> [DATA FOR ANALYSIS]
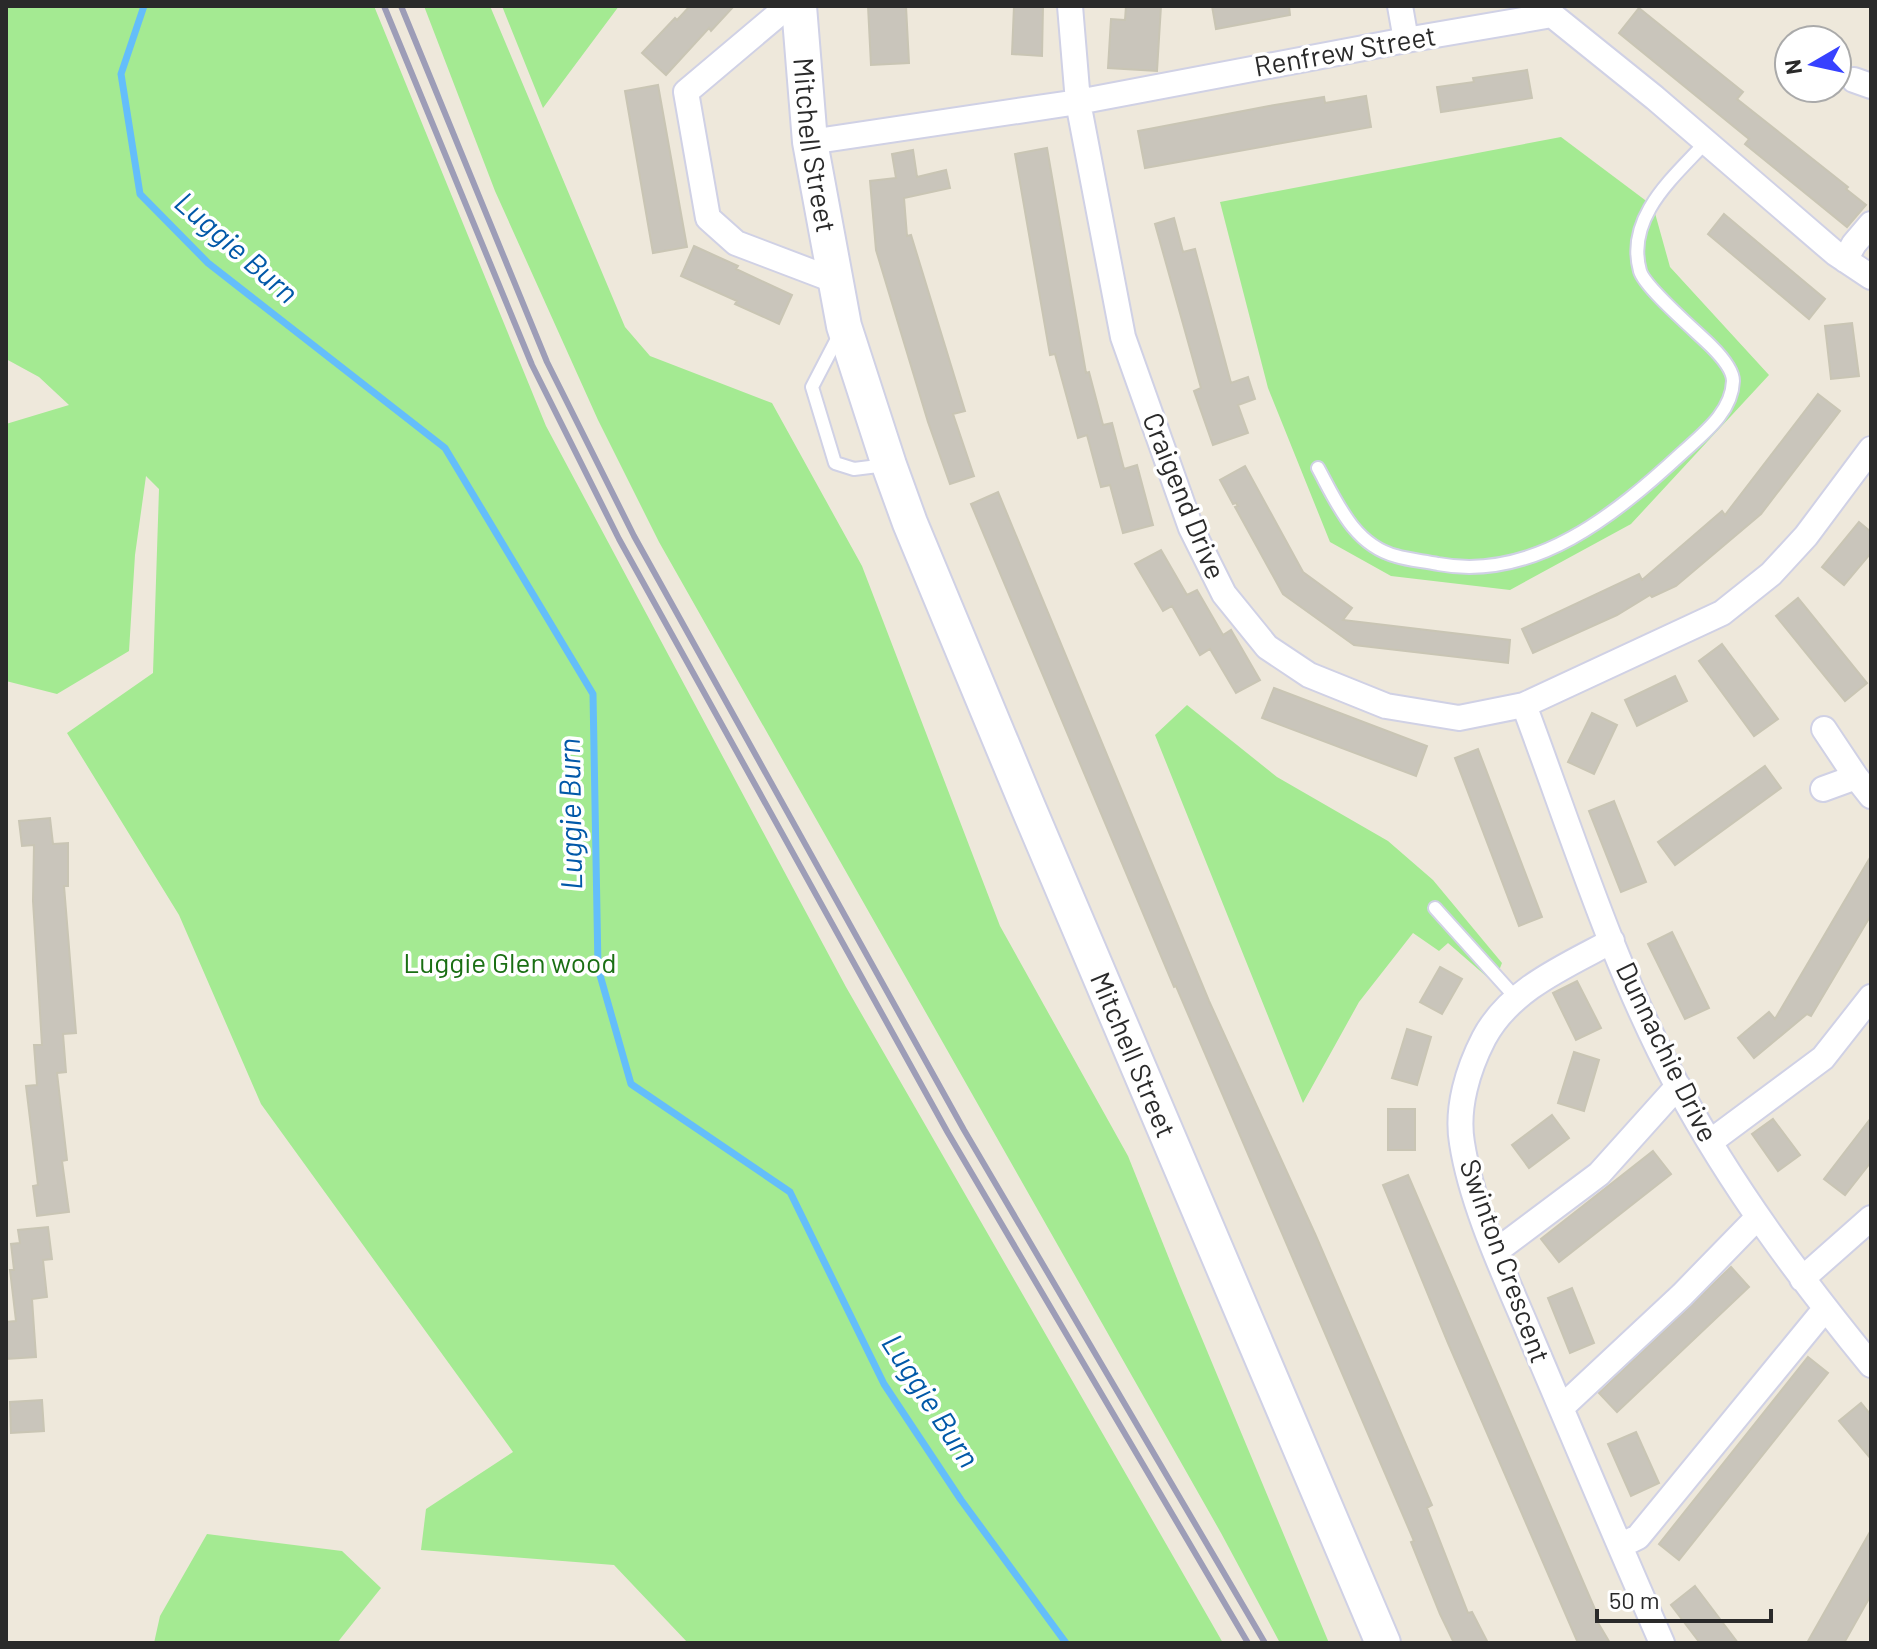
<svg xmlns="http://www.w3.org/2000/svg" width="1877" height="1649" viewBox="0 0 1877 1649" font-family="Barlow,sans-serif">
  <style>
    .green { fill: #a4ea92 }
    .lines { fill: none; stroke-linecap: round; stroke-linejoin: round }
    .stream { stroke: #64befa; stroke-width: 7 }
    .building { fill: #c9c5bb; stroke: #c9c5b4; stroke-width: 2 }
    .lane-casing { stroke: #d0d1e5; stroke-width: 16 }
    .street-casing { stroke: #d0d1e5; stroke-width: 28 }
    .secondary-casing { stroke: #d0d1e5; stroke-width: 38 }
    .lane { stroke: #fff; stroke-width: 12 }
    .street { stroke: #fff; stroke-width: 24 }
    .secondary { stroke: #fff; stroke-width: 34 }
    .rail { stroke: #9d9db7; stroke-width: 6 }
    .labels { text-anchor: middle; stroke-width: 7; stroke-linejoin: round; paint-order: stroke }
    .street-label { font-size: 28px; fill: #2a2a2a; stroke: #fff }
    .park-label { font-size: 28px; fill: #1a6f13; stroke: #fff }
    .water-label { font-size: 30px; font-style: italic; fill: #0158a8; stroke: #fff }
  </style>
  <rect width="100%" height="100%" fill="#eee8db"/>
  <!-- green -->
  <path class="green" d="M6,6H374L546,426L846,987L1223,1643H688L614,1565L421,1550L426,1509L513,1452L261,1104L179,915L67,733L153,673L159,489L146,476L135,555L129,651L57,694L6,681V424L69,405L39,377L6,359Z
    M424,6H490L625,327L650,356L772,403L862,566L1000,926L1128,1156L1180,1286L1329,1643H1280L1221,1533L659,542L598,420L495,191Z
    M502,6H619L543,108Z
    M1561,137L1653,206L1670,267L1769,375L1631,524L1510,590L1391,576L1330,542L1268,388L1220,202Z
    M1187,705L1277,777L1388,841L1433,880L1502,963L1494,983L1448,943L1439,951L1413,933L1359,1002L1303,1103L1155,735Z
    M207,1534L342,1551L381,1588L337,1643H154L160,1616Z"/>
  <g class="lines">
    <!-- stream -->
    <path class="stream" d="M144,6L121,74L140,194L208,263L445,448L593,694L598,968L631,1084L790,1192L884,1384L961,1500L1066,1643"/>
  </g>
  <!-- building -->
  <path class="building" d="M690,6H734L711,31L709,28L666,75L642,53L675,18L677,20Z
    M868,6H906L909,63L871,65Z
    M1014,6H1043L1042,56L1012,54Z
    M1126,6H1161L1157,71L1108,68L1111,19L1125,20Z
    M1212,6H1289L1290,15L1216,29Z
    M1639,8L1743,92L1737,99L1848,187L1846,189L1866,205L1847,227L1745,144L1749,139L1619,33Z
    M1527,70L1532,98L1441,112L1437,87L1474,82L1473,78Z
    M658,85L687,247L653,253L625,91Z
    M1366,96L1371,127L1145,168L1138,131L1269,106L1324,97L1325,103Z
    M1047,148L1086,373L1089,372L1103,425L1112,423L1124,469L1137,465L1153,525L1123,533L1110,485L1101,487L1087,435L1078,438L1055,354L1050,355L1015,154Z
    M913,150L917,177L946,170L950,188L904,198L907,236L911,235L965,411L953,414L974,476L950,484L928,422L876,250L870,181L896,178L892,154Z
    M1724,214L1825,299L1809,319L1708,234Z
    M1174,218L1183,252L1195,249L1231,383L1248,377L1255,399L1238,405L1248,433L1213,445L1194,391L1201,388L1155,224Z
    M694,246L738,266L736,269L792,295L779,324L735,304L737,301L681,276Z
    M1852,323L1859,376L1831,379L1825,326Z
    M1818,394L1840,411L1761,514L1676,586L1652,597L1650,595L1617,615L1533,653L1522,629L1639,574L1642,580L1722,511L1725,515Z
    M1245,466L1303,572L1352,608L1343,620L1510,640L1508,663L1354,645L1283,594L1235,507L1238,506L1236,503L1233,504L1220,480Z
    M998,492L1209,1001L1316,1236L1432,1505L1427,1508L1468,1613L1472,1612L1488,1643H1454L1440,1614L1411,1542L1414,1541L1176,986L1174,987L971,504Z
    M1859,522L1871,532V553L1844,585L1822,567Z
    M1161,550L1187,595L1197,590L1223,635L1231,630L1260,680L1236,693L1210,649L1200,655L1172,606L1163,611L1135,564Z
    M1798,598L1867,683L1845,701L1776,616Z
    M1722,644L1778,719L1754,736L1699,661Z
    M1675,676L1687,701L1637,726L1625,700Z
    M1274,688L1427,746L1416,776L1262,718Z
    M1592,713L1617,725L1594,774L1568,762Z
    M1478,749L1542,917L1519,926L1455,758Z
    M1765,766L1781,788L1675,865L1658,842Z
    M1614,801L1646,882L1621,892L1589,811Z
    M50,818L53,844L68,843V886H64L76,1033L63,1034L66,1072L57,1073L67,1160L62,1161L69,1212L37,1216L33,1186L38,1185L26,1086L37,1085L34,1045H42L33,901L34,845L22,846L19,821Z
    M1871,856V915L1811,1016L1807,1014L1754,1058L1738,1038L1769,1012L1775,1019Z
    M1672,932L1709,1008L1685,1019L1648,944Z
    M1440,967L1462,979L1442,1014L1420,1002Z
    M1577,981L1601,1028L1576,1040L1553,993Z
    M1407,1029L1431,1037L1417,1085L1392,1078Z
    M1574,1052L1599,1060L1584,1111L1558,1103Z
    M1388,1109H1415V1150H1388Z
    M1552,1115L1569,1138L1529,1168L1512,1145Z
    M1871,1118V1162L1845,1195L1824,1179Z
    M1773,1119L1800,1155L1778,1171L1752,1134Z
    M1653,1151L1671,1174L1559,1262L1541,1239Z
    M1408,1175L1597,1614L1594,1616L1610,1643H1578L1448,1343L1383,1185Z
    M48,1227L52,1259L43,1260L47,1297L32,1299L36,1357L6,1359V1322L16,1321L10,1270H14L11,1244L20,1243L18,1230Z
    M1731,1267L1749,1287L1617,1412L1599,1393Z
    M1572,1288L1594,1343L1570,1353L1548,1298Z
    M1808,1357L1828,1373L1679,1560L1659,1544Z
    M42,1400L44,1431L11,1433L10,1402Z
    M1861,1403L1871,1415V1459L1839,1421Z
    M1636,1432L1659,1483L1631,1496L1608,1444Z
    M1871,1530V1595L1844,1643H1807Z
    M1695,1586L1738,1643H1700L1671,1605Z"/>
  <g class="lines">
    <defs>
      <path id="lane" d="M839,335L812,387L835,463L854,469L886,465
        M1318,468C1337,503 1354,545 1396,556C1409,560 1424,561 1438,564C1534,582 1616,514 1682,453C1704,433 1732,412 1733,381C1733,369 1719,354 1711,346C1696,331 1645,288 1640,271C1625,217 1674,177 1706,142
        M1435,908L1517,999"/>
      <path id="street" d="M788,6L686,92L708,218L736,243L836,281
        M1070,6L1078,102L1123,337L1191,528L1224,594L1267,647L1309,675L1386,706L1459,718L1524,705L1722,613L1771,574L1806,536L1871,449
        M1400,6L1406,40
        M1854,80L1871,86
        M810,142L1078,102L1406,40L1552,15L1655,98L1835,253L1871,277
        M1845,260L1854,244L1871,224
        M1524,705C1572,833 1613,966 1678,1087C1732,1187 1799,1277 1871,1365
        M1824,729L1856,777
        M1823,789L1856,777L1871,796
        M1612,941C1566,966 1510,989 1484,1038C1468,1069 1456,1108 1462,1143C1472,1208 1508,1282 1533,1342C1576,1443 1618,1543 1662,1643
        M1710,1142L1823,1058L1871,997
        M1495,1252L1599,1174L1678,1086
        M1802,1279L1871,1218
        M1561,1408L1682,1295L1757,1218
        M1620,1546L1638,1537L1825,1309"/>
      <g id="secondary">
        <path id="s1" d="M799,6L810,142L844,326L889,465L910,523L1028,807L1383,1643"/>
      </g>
    </defs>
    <!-- lane casing -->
    <use href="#lane" class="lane-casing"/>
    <!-- street casing -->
    <use href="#street" class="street-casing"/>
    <!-- secondary casing -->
    <use href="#secondary" class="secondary-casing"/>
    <!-- lane -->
    <use href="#lane" class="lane"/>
    <!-- street -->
    <use href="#street" class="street"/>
    <!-- secondary -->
    <use href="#secondary" class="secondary"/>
    <!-- rail -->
    <path class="rail" d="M384,6L532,365L619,539L948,1133L1248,1643
      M401,6L547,362L634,536L964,1130L1265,1643"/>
  </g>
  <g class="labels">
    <!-- street labels -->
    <g class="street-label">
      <text transform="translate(1345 51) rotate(-10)" y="10">Renfrew Street</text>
      <text dy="10" stroke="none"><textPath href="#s1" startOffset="140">Mitchell Street</textPath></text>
      <text transform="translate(1184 496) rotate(68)" y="10">Craigend Drive</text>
      <text transform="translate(1667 1052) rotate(64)" y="10">Dunnachie Drive</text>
      <text dy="10" stroke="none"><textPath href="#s1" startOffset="1108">Mitchell Street</textPath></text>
      <text transform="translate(1505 1261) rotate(70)" y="10">Swinton Crescent</text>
    </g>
    <!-- park labels -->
    <g class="park-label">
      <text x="510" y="973">Luggie Glen wood</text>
    </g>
    <!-- water labels -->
    <g class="water-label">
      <text transform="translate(236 248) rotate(41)" y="10">Luggie Burn</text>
      <text transform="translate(571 814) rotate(-91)" y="10">Luggie Burn</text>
      <text transform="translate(930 1401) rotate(57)" y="10">Luggie Burn</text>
    </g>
  </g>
  <!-- border -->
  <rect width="1877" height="1649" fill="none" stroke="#2a2a2a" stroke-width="16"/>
  <!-- north arrow -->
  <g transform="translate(1813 64) rotate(261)"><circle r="38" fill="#ffffff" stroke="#aaaaaa" stroke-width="2"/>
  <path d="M0-6L14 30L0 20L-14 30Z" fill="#3741ff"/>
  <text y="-12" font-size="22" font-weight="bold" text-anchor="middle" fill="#2a2a2a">N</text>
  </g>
  <!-- scale -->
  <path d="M1597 1609v12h174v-12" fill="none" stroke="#2a2a2a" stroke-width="4"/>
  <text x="1609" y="1609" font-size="24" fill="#2a2a2a" stroke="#ffffff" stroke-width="6" paint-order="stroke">50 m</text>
</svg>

> [EXERCISE INSTRUCTIONS]
Reproduce exactly the entries above, limited to the lines from the one with "M1577,981L1601,1028L1576,1040L1553,993Z" through the one with "M1823,789L1856,777L1871,796", both included.

> [ANSWER SPACE]
    M1577,981L1601,1028L1576,1040L1553,993Z
    M1407,1029L1431,1037L1417,1085L1392,1078Z
    M1574,1052L1599,1060L1584,1111L1558,1103Z
    M1388,1109H1415V1150H1388Z
    M1552,1115L1569,1138L1529,1168L1512,1145Z
    M1871,1118V1162L1845,1195L1824,1179Z
    M1773,1119L1800,1155L1778,1171L1752,1134Z
    M1653,1151L1671,1174L1559,1262L1541,1239Z
    M1408,1175L1597,1614L1594,1616L1610,1643H1578L1448,1343L1383,1185Z
    M48,1227L52,1259L43,1260L47,1297L32,1299L36,1357L6,1359V1322L16,1321L10,1270H14L11,1244L20,1243L18,1230Z
    M1731,1267L1749,1287L1617,1412L1599,1393Z
    M1572,1288L1594,1343L1570,1353L1548,1298Z
    M1808,1357L1828,1373L1679,1560L1659,1544Z
    M42,1400L44,1431L11,1433L10,1402Z
    M1861,1403L1871,1415V1459L1839,1421Z
    M1636,1432L1659,1483L1631,1496L1608,1444Z
    M1871,1530V1595L1844,1643H1807Z
    M1695,1586L1738,1643H1700L1671,1605Z"/>
  <g class="lines">
    <defs>
      <path id="lane" d="M839,335L812,387L835,463L854,469L886,465
        M1318,468C1337,503 1354,545 1396,556C1409,560 1424,561 1438,564C1534,582 1616,514 1682,453C1704,433 1732,412 1733,381C1733,369 1719,354 1711,346C1696,331 1645,288 1640,271C1625,217 1674,177 1706,142
        M1435,908L1517,999"/>
      <path id="street" d="M788,6L686,92L708,218L736,243L836,281
        M1070,6L1078,102L1123,337L1191,528L1224,594L1267,647L1309,675L1386,706L1459,718L1524,705L1722,613L1771,574L1806,536L1871,449
        M1400,6L1406,40
        M1854,80L1871,86
        M810,142L1078,102L1406,40L1552,15L1655,98L1835,253L1871,277
        M1845,260L1854,244L1871,224
        M1524,705C1572,833 1613,966 1678,1087C1732,1187 1799,1277 1871,1365
        M1824,729L1856,777
        M1823,789L1856,777L1871,796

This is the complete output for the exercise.